I begin 'touching up the Blazen. The stone is a hard stone. It is hard like a 5k Shapton, but with more feedback. There is no danger of cutting into the stone because of its hardness. It is MUCH harder than say a 5k Chocera . We do get a fine metal swarf pretty quickly. The finish produced is shiny / mirror. Very slow water absorption. It is also comparable to the hard to extra hard Nubatama Ume 1k speckled stones in terms of stone hardness. Unlike the Shaptons, you do get some mud buildup giving a denser slurry. The metal swarf component of the slurry is microscopic in size. I continue sharpening as the edge becomes increasingly sharp. The stone seems quite flat out of the box. I emphasize the advantage of developing an ability to test sharpness especially as one approaches the development of a burr. The resultant edge is a mirror finish. Slice cutting performance is excellent, with push cuts ~ 1.5 inches out. Excellent stone for [this] powdered steel.

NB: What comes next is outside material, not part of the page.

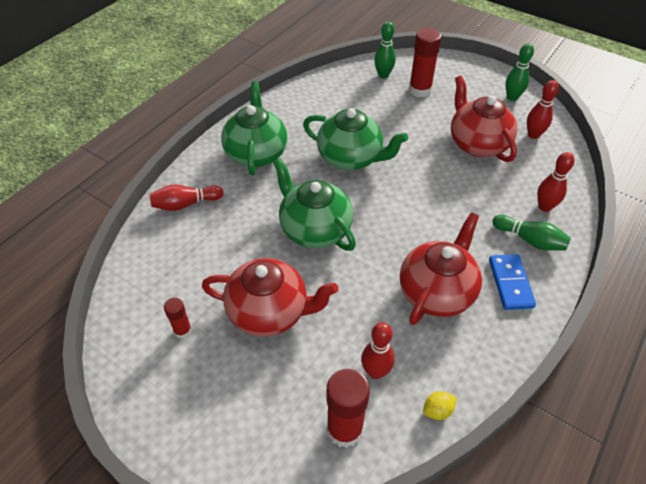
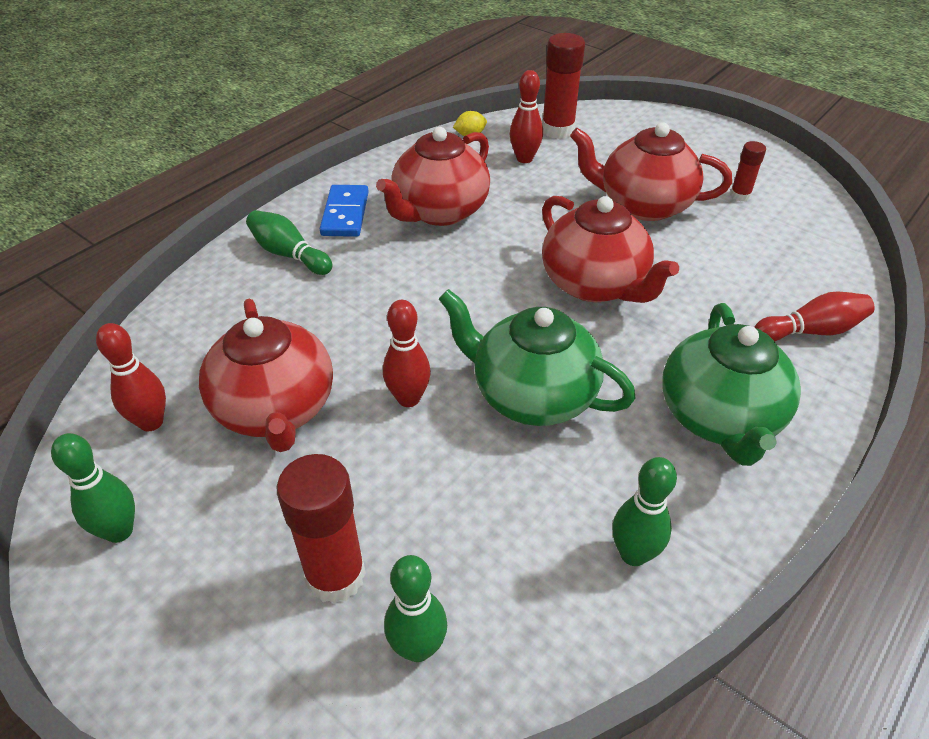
camera: 175 degrees left, 5 degrees down
green teapot [273,158,356,251] -> red teapot [542,196,679,303]
red bowling pin [537,152,575,212] -> red bowling pin moved to [383,300,431,407]
none -> green bowling pin [612,457,677,566]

Now the carbon steel nakiri. A zero grind edge. Continuing with the mud from the previous sharpening. The feel is much like a Chocera 5k but harder. I test for contrast, not necessarily expecting it - but hoping. Low water absorption - much like a natural poishing stone. AH - I AM SEEING CONTRAST. Getting some burr formation. As expected, the stone 'cuts' or abrades carbon steel faster than powdered stainless steel. Given the contrast this stone may be an excellent followup past the 3k bamboo if you wish to maintain contrast. Effortless slice cuts with ~ 2 inch out push cuts. THe hagane or core steel is a mirror finish with some slight haze, much like the kurobakari finish seen with natural stones.
On to the Tojiro bread knife. I demonstrate how to sharpen a bread knife by determining the angle required to sharpen and then tilting the knife to just be touching the edge of the stone. This is best seen rather than described. I follow this with a deburring stroke on the side opposite the serrations just close to a flat grind against the back of the knife. Results are excellent slice cutting and push cutting if you push in an individual serration.
Overall impression - excellent touchup stone. Works well on stainless and powdered steel knives and even better on carbon steel knives where it develops and maintains contrast between the soft cladding and the core steel or hagane.
I wasn't expecting this contrasting ability so this comes as a most pleasant surprise with this stone!